Suppose there is a trajectory through a 2D Euclidean plane:
$$\begin{eqnarray} r :\ &\mathbb{R} &\to \mathbb{R}^{2} \\ &t &\mapsto \left(x(t),y(t)\right) \end{eqnarray}$$
The length of this trajectory is the functional
$$ l[r] = \int\mathrm{d}t\sqrt{\left(\frac{\mathrm{d}x}{\mathrm{d}t}\right)^{2} + \left(\frac{\mathrm{d}y}{\mathrm{d}t}\right)^{2}}$$
When you vary $l[r]$ keeping the endpoints fixed, then when $\frac{\delta l}{\delta r} = 0$ $r$ is a straight line between the endpoints. For any non-extremal length (i.e., any non-straight trajectory) between the endpoints, there are always at least two possible trajectories with that length in $\mathbb{R}^{2}$. In $\mathbb{R}^{3}$ there are an infinite number of non-straight trajectories with any given length.
Now, in physics we often use the similar functional
$$ A[r] = \int\mathrm{d}t\left[\left(\frac{\mathrm{d}x}{\mathrm{d}t}\right)^{2} + \left(\frac{\mathrm{d}y}{\mathrm{d}t}\right)^{2}\right] $$
(with some mass coefficient that's unimportant when dealing with a single particle) to find the trajectory of a free particle. Obviously $A[r]$ has the same extremum as $l[r]$ because the positive square root is a monotonic positive function, and this is how the action is often motivated.
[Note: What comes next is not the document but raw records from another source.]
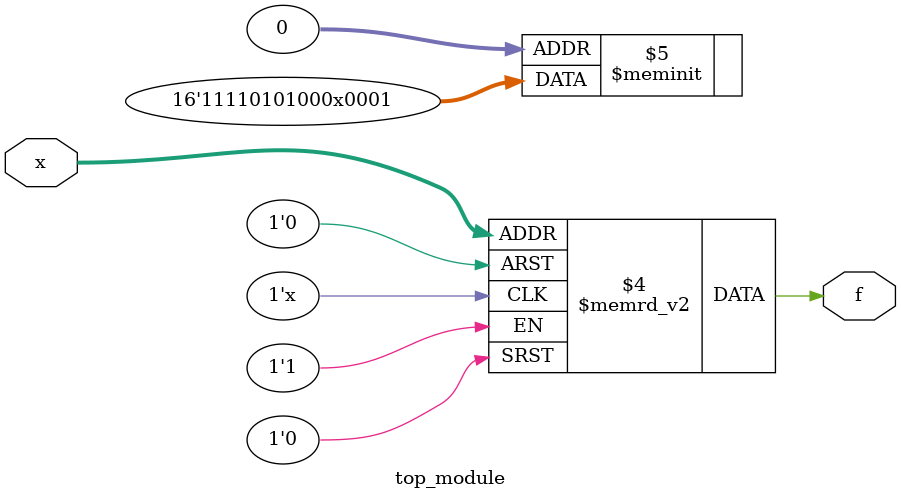
<source format=sv>
module top_module (
    input [4:1] x,
    output logic f
);

always_comb begin
    case (x)
        4'b0000, 4'b1000, 4'b1010, 4'b1100: f = 1'b1;
        4'b0001, 4'b0010, 4'b0011, 4'b0101, 4'b0110, 4'b0111, 4'b1001, 4'b1011: f = 1'b0;
        4'b1101, 4'b1110, 4'b1111: f = 1'b1;
        default: f = 1'bx;
    endcase
end

endmodule

</source>
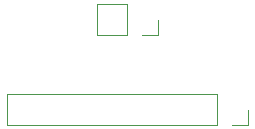
<source format=gbr>
%TF.GenerationSoftware,KiCad,Pcbnew,(5.1.10-1-10_14)*%
%TF.CreationDate,2021-09-10T18:45:47-04:00*%
%TF.ProjectId,led-bar,6c65642d-6261-4722-9e6b-696361645f70,rev?*%
%TF.SameCoordinates,Original*%
%TF.FileFunction,Legend,Bot*%
%TF.FilePolarity,Positive*%
%FSLAX46Y46*%
G04 Gerber Fmt 4.6, Leading zero omitted, Abs format (unit mm)*
G04 Created by KiCad (PCBNEW (5.1.10-1-10_14)) date 2021-09-10 18:45:47*
%MOMM*%
%LPD*%
G01*
G04 APERTURE LIST*
%ADD10C,0.120000*%
G04 APERTURE END LIST*
D10*
%TO.C,J2*%
X176082000Y-82610000D02*
X176082000Y-81280000D01*
X174752000Y-82610000D02*
X176082000Y-82610000D01*
X173482000Y-82610000D02*
X173482000Y-79950000D01*
X173482000Y-79950000D02*
X170882000Y-79950000D01*
X173482000Y-82610000D02*
X170882000Y-82610000D01*
X170882000Y-82610000D02*
X170882000Y-79950000D01*
%TO.C,J1*%
X183702000Y-90230000D02*
X183702000Y-88900000D01*
X182372000Y-90230000D02*
X183702000Y-90230000D01*
X181102000Y-90230000D02*
X181102000Y-87570000D01*
X181102000Y-87570000D02*
X163262000Y-87570000D01*
X181102000Y-90230000D02*
X163262000Y-90230000D01*
X163262000Y-90230000D02*
X163262000Y-87570000D01*
%TD*%
M02*

</source>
However, I'm interested in the non-extremal paths, specifically: does using the action eliminate some of the redundancy that is present in the length?
Or, to put it another way: if there are two paths with the same length and the same endpoints, $l[r] = l[r']$, will their actions be equal, $A[r] \overset{?}{=} A[r']$?
Apologies for any mathematical imprecision in the question.